Getting the Most Out of Image Search, More Links & More Traffic

I hope it’s a prosperous one for all. I wanted to start the New Year off by talking about image search, mainly because I think it’s a massively underused method for driving search traffic. In the last year, I have had the privilege of working on a few image-focused SEO campaigns and the results I’ve seen are unreal. Of course, there is a major caveat to image search and that is some industries are particularly difficult, if not impossible to optimize for, however the ones that don’t hold major riches. So let’s begin by going over some basic optimization advice, and then we can delve into a bit of strategy.

The Rules for Image Optimisation

The file name
Alt attribute
Image Title
Page Title
Text around the image

You have probably read the above many times before so I am not going to bore you with the details, however, there is one word of warning, don’t just stuff random keywords into these areas, not good. Try and be as descriptive as possible and specific to the image, not just in your alt attribute but in every part of the page that matters.

Stick With JPG

Out of all the testing, we did our JPG images always performed the best, this is probably due to the fact they are the most common and can be read by all browsers. Plus you can easily compress them reducing the load time on image-heavy pages.

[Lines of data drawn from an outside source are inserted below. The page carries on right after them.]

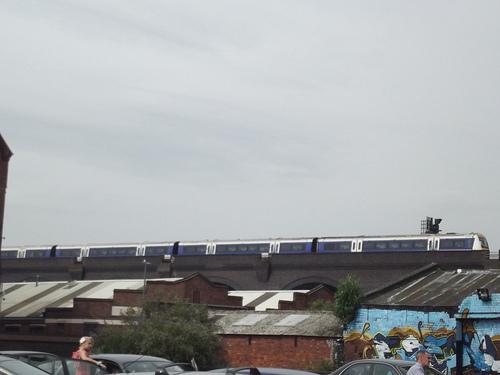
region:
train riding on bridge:
[2, 230, 492, 265]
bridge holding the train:
[1, 242, 499, 282]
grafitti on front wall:
[345, 293, 499, 374]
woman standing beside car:
[68, 331, 106, 373]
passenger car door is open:
[49, 353, 113, 374]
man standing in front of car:
[405, 343, 435, 374]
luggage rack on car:
[150, 363, 263, 373]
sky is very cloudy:
[4, 3, 499, 248]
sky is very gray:
[1, 0, 498, 247]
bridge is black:
[8, 244, 498, 292]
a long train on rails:
[0, 242, 490, 267]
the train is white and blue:
[0, 233, 490, 263]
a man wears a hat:
[72, 336, 107, 368]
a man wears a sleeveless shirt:
[71, 336, 108, 367]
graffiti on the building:
[341, 291, 499, 371]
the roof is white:
[0, 279, 311, 315]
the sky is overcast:
[0, 0, 499, 253]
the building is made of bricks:
[215, 333, 342, 368]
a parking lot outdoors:
[0, 348, 496, 373]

We try and stick to between 1KB and 60KB for all our images, anything over 70KB tends to take too long to load and never performs as well. It has been mentioned a couple of times over the last couple of years, but in my opinion, this is massive. Even if you have a fairly new website you can still benefit from publishing fresh unique images, and you can rank not only on image search but within global search as well. Make your images fresh, make them as unique as possible, and push them out on a fresh article, fully optimized, and Bam! You’re onto a winner. You could also consider using tools like Google Trends to take advantage of search spikes, which works very well.

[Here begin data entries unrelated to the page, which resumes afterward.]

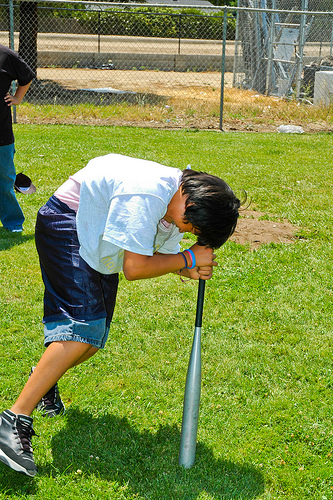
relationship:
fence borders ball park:
[0, 0, 332, 132] [1, 122, 332, 498]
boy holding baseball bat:
[1, 149, 246, 475] [177, 278, 205, 470]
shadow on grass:
[0, 405, 264, 497] [1, 121, 332, 498]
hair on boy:
[163, 167, 253, 261] [1, 149, 246, 475]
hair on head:
[163, 167, 253, 261] [164, 167, 243, 249]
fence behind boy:
[0, 0, 332, 132] [1, 149, 246, 475]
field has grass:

Amount of Images on a Page

SEOs in the past have advised against having too many images on a page, however in the last 12 months I have found the complete opposite, consistently the pages with the most images have outperformed the ones with one or two, massively outperformed. Keep your images as clean as possible, reducing file sizes and if you’re using WordPress, super cache and lazy load are perfect plugins. So in my opinion, more is better.

A Quick Case Study

Now I can’t give you the full details due to client confidentiality, however, I can display the potential in terms of search traffic. After taking advantage of some celebrity booms towards the end of last year we managed the following through image search alone on a fashion website;

Think of an Angle

Unless your aim is to drive up the amount you can charge for ads, you’re going to have to seriously consider the type of traffic you target.

Here are a few examples:

Clothing I worked on a project with a clothes retailer, one of the first things we did was to roam the web for celebrities that were wearing their clothes or clothes that were similar. We would then Photoshop the images enough to make them unique and then publish them on the blog, fully optimized.
Tons of search traffic for fashion tips around a particular celebrity, conversion rate? Around 0.3% was not great but the traffic was easy to get.

Cosmetics

So, first things first, get the blog set up and begin writing tons of tips (with images) about hair and makeup techniques. You’d be surprised how much search there is in this area, obviously not as much as the celebrity space but enough to make a material difference to the online performance of this business.Drove an additional 10,000 visitors per month through image search, increased Twitter and Facebook following by over 1000%, and continue to benefit the business in terms of conversions and revenue.

Think about it, if you are pushing out fresh, interesting content that is ranking highly in global and image search, the natural consequence is a lot of people finding your content, and hey presto! Linking back to it. Seriously, ranking highly on Google with interesting fresh content is one of the best link-building techniques there is, in the last 12 months using these exact same techniques I have managed to secure links on sites like The Daily Mail, TMZ, The Huffington Post, and even CNN!